Marilla teve vontade de rir apesar de tudo. Mas sua consciência a proibiu. — Anne, você se superou! Mas eu estava errada. Percebo isso agora. Não deveria ter duvidado da sua palavra já que nunca mentiu para mim. Claro que não deveria ter inventado uma história... foi muito errado. Mas fui eu que a levei a isso. Então, se me perdoar, Anne, eu também a perdoo e recomeçamos. Agora, arrume-se para o piquenique.

Anne voou como um foguete. — Marilla, não está muito tarde? — Não, são apenas duas horas. Não deve ter chegado todo mundo e falta uma hora ainda para o chá. Lave o rosto, penteie o cabelo e coloque o vestido xadrezinho. Vou preparar uma cesta para você. Temos vários assados para você levar. Vou pedir para Jerry preparar a alazã e levá-la ao piquenique. — Ah, Marilla — exclamou Anne, voando para o lavatório. — Cinco minutos atrás, estava tão triste que queria nunca ter nascido, mas agora não trocaria de lugar com um anjo!

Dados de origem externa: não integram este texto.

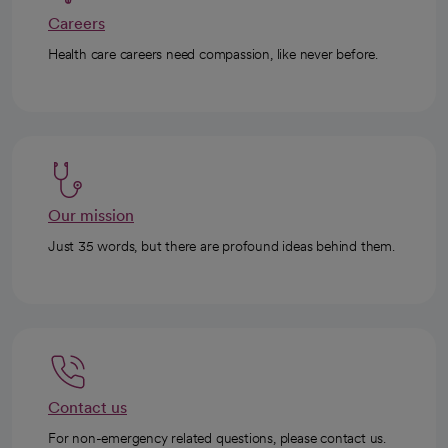
Careers
Health care careers need compassion, like never before.
Our mission
Just 35 words, but there are profound ideas behind them.
Contact us
For non-emergency related questions, please contact us.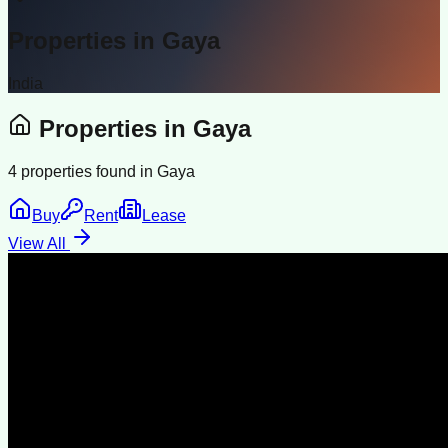
Properties in
Gaya
India
Properties in
Gaya
4
properties found in
Gaya
Buy
Rent
Lease
View All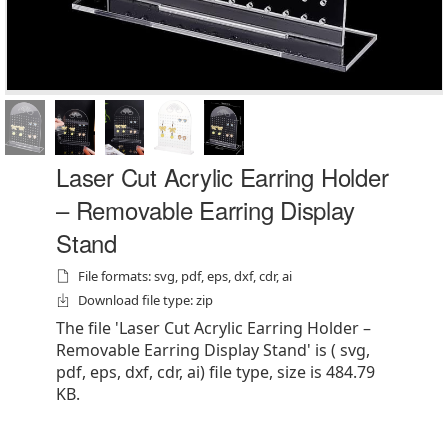
Laser Cut Acrylic Earring Holder
– Removable Earring Display
Stand
File formats: svg, pdf, eps, dxf, cdr, ai
Download file type: zip
The file 'Laser Cut Acrylic Earring Holder –
Removable Earring Display Stand' is ( svg,
pdf, eps, dxf, cdr, ai) file type, size is 484.79
KB.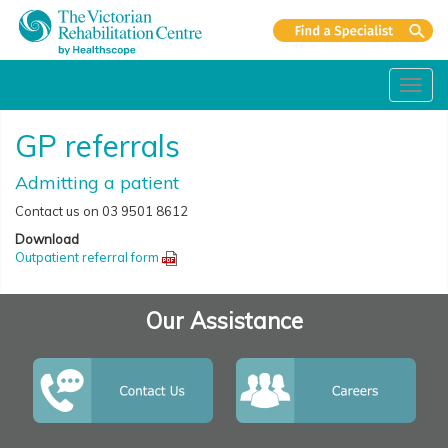
Toggl
navig
GP referrals
Admitting a patient
Contact us on 03 9501 8612
Download
Outpatient referral form
Our Assistance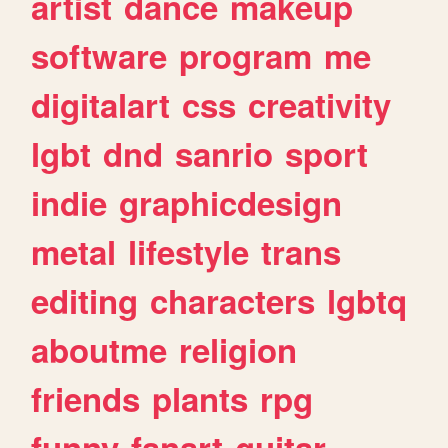
artist
dance
makeup
software
program
me
digitalart
css
creativity
lgbt
dnd
sanrio
sport
indie
graphicdesign
metal
lifestyle
trans
editing
characters
lgbtq
aboutme
religion
friends
plants
rpg
funny
fanart
guitar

Naquela noite, Anne voltou a Green Gables completamente feliz e cansada, em um estado de beatitude impossível de descrever. — Oh, Marilla, tive uma tarde perfeitamente estupenda. Estupendo é uma palavra que aprendi hoje. Ouvi Mary Alice Bell usá-la. Não é bastante expressiva? Tudo foi adorável. Tomamos um chá esplêndido e, em seguida, o senhor Harmon Andrews levou-nos a todos para passear no Lago das Águas Cintilantes — seis de cada vez. E Jane Andrews quase caiu na água. Ela se inclinou para pegar nenúfares, se o senhor Andrews não a tivesse segurado pelo cinto, provavelmente cairia e se afogaria. Queria que tivesse sido eu. Teria sido uma experiência romântica quase ter se afogado. Seria uma história emocionante para contar. E nós tomamos sorvete. As palavras não conseguem descrever aquele sorvete. Marilla, garanto que foi sublime.

Naquela noite, Marilla contou toda a história para Matthew enquanto costurava as meias.

— Admito que cometi um erro — ela concluiu abertamente —, mas também aprendi uma lição. Não consigo deixar de rir quando lembro da “confissão” de Anne, embora não devesse, porque é uma mentira. Mas não parece tão ruim quanto a outra mentira seria, de qualquer forma, e sou responsável por isso. É difícil entender essa menina em alguns aspectos. Mas acredito que ela será uma boa pessoa. E uma coisa é certa: nenhuma casa será monótona com ela.